Video Tracking Triggers and Variables in Google Tag Manager


Last year, Google Tag Manager released a trigger that gives native support to YouTube video tracking. Now, it is easier than ever to fire tags based on interactions with YouTube videos.

Configure Your Trigger

Head to “Triggers” in Google Tag Manager to create a new trigger. Select “YouTube Video” as your trigger type. As you configure the trigger, you’ll see that the basic capture options are:

  • Start — To collect a “start” when a user begins watching a video.
  • Complete — To a collect a “complete” when the video ends.
  • Pause, Seeking, and Buffering — To collect a “pause if a user pauses a video, moves the scrub bar, or repositions timing and to collect a “buffering” if the video needs to buffer due a lack of bandwidth.
  • Progress — To collect a “Progress” when a user reaches a particular point in the video. You can configure this by percentages or by timestamps in seconds. If you want various progress thresholds, list integers separated by commas. Bear in mind that these are only triggered the first time a user reaches the threshold. Furthermore, an earlier trigger will not fire if the user seeks a point further along in the video.

In addition to these basic capture options, you have the advanced option to add JavaScript API support to all your videos. Checking the box next to this option will enable YouTube iFrame Player API. If your embedded videos lack the “enablejsapi=1” parameter, you need to enable this — it will add the parameter automatically to all your videos. You should note that it will cause videos to reload if they’re playing when Google Tag Manager loads. This means users may see a flicker when they load the page.

An Example Tag

You can measure start, pause, percentage, progress, and complete events in a single Universal Analytics event tag. Set the category as “YouTube,” the action as “{{JS - Get video action}},” the label as “{{Video Title}} - {{Video URL}},” and the non-interaction hit to “false.” The Custom JavaScript Variable called “{{JS - Get video action}}” is:

function() {

var status = {{Video Status}};

switch (status) {

 case ‘start’:

  return ‘Start playing’;

 case ‘pause’:

  return ‘Pause’;

 case ‘buffering’:

  return ‘Buffering’;

 case ‘progress’:

  return ‘Reached ‘ + {{Video Percent}} + ‘%’;

 case ‘complete’:

  return ‘Reached the end’;




Next, set up your trigger to fire on a tag with the type “Other - YouTube Video.” Check all the capture boxes, deciding if you prefer percentages or time thresholds. Set the trigger to fire on all

Video Variables

Every interaction sends data about your video and playing status to the data layer. To capture data, you can use several built-in video variables, which you will find by heading to “Variables” on the side bar and then clicking the “Configure” button under “Built-in Variable.” Variables for video consist of:

  • Video current time — the gtm.videoCurrentTime key. The second the user is at when an event occurs in the video.
  • Video status — the gtm.videoStatus key. The status that caused an event to trigger. Possible values (provided that you enabled them in the triggers settings) are “start,” “complete,” “pause,” “buffering,” and “progress.”
  • Video visible — the gtm.videoVisible key. Whether a video is visible in the browser viewpoint (true) or not (false), such as if it is playing below the fold or in a background tab.
  • Video duration — the gtm.videoDuration key. The total duration of a video in seconds.
  • Video title — the gtm.videoTitle key.
  • Video URL — the gtm.videoUrl key.
  • Video provider — the gtm.videoProvider key. The name of the platform, i.e. YouTube. This suggests that we can expect capability for other platforms in the future.

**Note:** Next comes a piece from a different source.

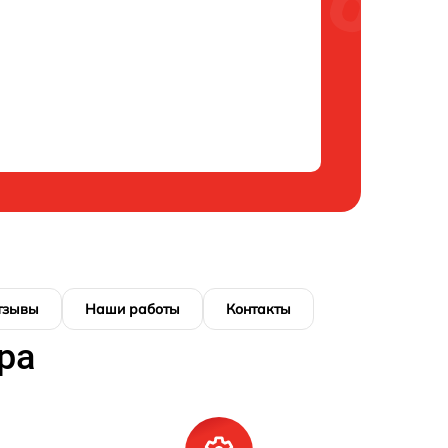
тзывы
Наши работы
Контакты
ра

Using for Lazy-Loaded and Other Dynamically-Inserted Videos

For videos to load at the same time as the initial page load, all you need to do is check the box next to “Add JavaScript API support to all videos.” However, many sites only load embedded videos when a user has demonstrated a desire to watch the content. These are lazy-loaded videos.

The YouTube video trigger supports tracking for lazy-loaded videos, but you do need to ensure that the page loads the YouTube API library when the video is first loaded. Make sure that the library <script src=“”> is loaded before the first video is added to the site.

Configuring video tracking triggers is such a fast and simple process, there is really no reason not to do it. Start tracking your videos to better understand their performance and your users’ behavior.